▶ _Complete the following_:
1. According to the article on mental illness and violence, what share of news stories about mental illness did the Johns Hopkins study find connect it to violence?
2. Pick up the article on mental illness and violence after its final paragraph and continue writing it.

▶ _Supplied text_:

Mental Illness Is Not the Leading Cause of Violence, Study Finds
Last week, a study conducted by Johns Hopkins’ Bloomberg School of Public Health found nearly 40 percent of news stories about mental illness connect it to violence.
After the violence in Orlando, Fla. last weekend – the largest mass shooting in the U.S. that left 49 dead, not including the shooter – mental illness has once again, amid rounds of speculation over the shooter’s motives, made headlines for potentially being the cause of a horrifically violent act.
Despite what is often reported in the news, mental illness is not the leading cause of gun violence, the study found.
“Most people with mental illness are not violent toward others,”Emma E. “Beth” McGinty, PhD, MS, an assistant professor in the departments of Health Policy and Management and Mental Health at the Bloomberg School and the study’s lead author said. “Most violence is not caused by mental illness, but you would never know that by looking at media coverage of incidents.”

▶ _Data for analysis_:
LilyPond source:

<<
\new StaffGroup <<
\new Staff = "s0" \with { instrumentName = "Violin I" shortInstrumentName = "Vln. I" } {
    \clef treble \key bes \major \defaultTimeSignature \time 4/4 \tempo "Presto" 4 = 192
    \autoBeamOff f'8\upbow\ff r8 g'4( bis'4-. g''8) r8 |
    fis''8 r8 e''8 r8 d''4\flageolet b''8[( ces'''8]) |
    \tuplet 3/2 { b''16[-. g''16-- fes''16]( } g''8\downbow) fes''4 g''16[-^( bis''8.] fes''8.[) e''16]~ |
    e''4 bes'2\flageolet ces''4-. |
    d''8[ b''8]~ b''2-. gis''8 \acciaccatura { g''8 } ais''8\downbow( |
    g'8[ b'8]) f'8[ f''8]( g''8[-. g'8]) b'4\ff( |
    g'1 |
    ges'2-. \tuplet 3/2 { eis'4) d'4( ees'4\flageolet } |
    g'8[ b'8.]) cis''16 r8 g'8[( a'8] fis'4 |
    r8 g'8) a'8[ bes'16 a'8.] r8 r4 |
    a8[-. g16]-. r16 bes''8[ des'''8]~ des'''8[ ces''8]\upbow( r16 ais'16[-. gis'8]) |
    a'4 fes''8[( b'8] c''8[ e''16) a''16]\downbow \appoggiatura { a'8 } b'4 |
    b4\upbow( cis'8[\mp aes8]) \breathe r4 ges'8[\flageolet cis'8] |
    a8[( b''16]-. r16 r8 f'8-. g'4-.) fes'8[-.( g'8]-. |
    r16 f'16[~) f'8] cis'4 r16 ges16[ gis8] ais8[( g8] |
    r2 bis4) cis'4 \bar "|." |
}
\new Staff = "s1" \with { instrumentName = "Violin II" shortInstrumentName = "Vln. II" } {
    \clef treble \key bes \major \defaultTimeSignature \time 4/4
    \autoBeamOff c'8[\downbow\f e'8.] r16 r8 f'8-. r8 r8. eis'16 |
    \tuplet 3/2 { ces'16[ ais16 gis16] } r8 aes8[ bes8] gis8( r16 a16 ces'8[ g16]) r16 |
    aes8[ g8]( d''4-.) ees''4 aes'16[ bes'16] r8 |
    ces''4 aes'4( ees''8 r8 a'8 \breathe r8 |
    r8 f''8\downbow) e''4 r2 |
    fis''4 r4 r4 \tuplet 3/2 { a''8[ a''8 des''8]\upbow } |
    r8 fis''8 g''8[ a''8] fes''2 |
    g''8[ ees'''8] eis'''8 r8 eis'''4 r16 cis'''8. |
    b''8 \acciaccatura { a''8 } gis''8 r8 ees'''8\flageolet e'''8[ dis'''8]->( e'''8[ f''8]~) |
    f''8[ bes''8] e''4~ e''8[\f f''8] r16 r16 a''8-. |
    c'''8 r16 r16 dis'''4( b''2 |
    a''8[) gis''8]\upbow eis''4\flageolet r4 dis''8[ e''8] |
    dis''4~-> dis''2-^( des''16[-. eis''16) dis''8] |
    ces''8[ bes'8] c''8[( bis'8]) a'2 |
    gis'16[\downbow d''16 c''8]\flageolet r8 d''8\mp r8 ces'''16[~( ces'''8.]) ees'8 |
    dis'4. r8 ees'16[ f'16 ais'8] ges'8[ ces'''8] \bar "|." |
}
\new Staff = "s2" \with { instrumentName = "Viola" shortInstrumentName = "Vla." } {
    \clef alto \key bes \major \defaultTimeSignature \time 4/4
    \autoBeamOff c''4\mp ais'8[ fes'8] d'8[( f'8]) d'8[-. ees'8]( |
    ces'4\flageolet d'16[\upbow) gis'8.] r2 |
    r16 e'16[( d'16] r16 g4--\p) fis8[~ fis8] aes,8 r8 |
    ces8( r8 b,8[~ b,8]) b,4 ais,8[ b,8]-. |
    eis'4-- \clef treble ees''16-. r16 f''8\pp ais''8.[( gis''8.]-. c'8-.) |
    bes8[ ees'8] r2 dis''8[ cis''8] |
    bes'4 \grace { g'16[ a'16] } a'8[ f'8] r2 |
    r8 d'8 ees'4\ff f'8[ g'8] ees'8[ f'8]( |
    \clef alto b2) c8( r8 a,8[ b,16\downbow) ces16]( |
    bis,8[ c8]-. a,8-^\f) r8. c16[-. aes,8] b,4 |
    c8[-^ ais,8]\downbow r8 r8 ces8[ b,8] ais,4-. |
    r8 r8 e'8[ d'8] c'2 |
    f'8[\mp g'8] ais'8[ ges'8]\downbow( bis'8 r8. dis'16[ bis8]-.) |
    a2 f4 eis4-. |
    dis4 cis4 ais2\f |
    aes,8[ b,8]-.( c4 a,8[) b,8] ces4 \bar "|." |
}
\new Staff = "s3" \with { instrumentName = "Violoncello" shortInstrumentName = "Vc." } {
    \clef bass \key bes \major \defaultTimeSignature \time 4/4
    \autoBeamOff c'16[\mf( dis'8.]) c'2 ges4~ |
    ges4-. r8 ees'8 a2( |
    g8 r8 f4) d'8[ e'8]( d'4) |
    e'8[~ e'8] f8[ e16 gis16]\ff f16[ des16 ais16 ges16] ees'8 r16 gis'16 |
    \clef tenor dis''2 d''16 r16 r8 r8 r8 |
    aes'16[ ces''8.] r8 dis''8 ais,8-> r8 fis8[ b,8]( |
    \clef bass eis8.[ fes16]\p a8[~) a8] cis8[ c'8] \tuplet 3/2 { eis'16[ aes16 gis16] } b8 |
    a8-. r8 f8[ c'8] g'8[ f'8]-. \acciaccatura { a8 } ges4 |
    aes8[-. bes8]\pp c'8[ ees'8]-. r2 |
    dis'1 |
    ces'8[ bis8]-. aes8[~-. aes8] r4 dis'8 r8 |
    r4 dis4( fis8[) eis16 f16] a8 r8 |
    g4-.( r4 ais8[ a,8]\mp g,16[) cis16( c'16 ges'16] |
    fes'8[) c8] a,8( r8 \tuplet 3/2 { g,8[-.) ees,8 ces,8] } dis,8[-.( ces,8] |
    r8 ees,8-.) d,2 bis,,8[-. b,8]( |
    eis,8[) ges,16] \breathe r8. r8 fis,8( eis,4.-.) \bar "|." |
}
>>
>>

▶ _Answers for each item_:
1. Nearly 40 percent.

2.
According to the study, less than five percent of violence in the U.S. is directly related to mental illness. By linking mental illness to violence, these stories create the perception that people with mental illnesses are violent, McGinty said.
One in five Americans lives with a mental illness, an overwhelming majority of whom are not violent.
“Anyone who kills people is not mentally healthy. We can all agree on that. But it’s not necessarily true that they have a diagnosable illness,” McGinty said in the study’s news release. “They may have anger or emotional issues, which can be clinically separate from a diagnosis of mental illness.”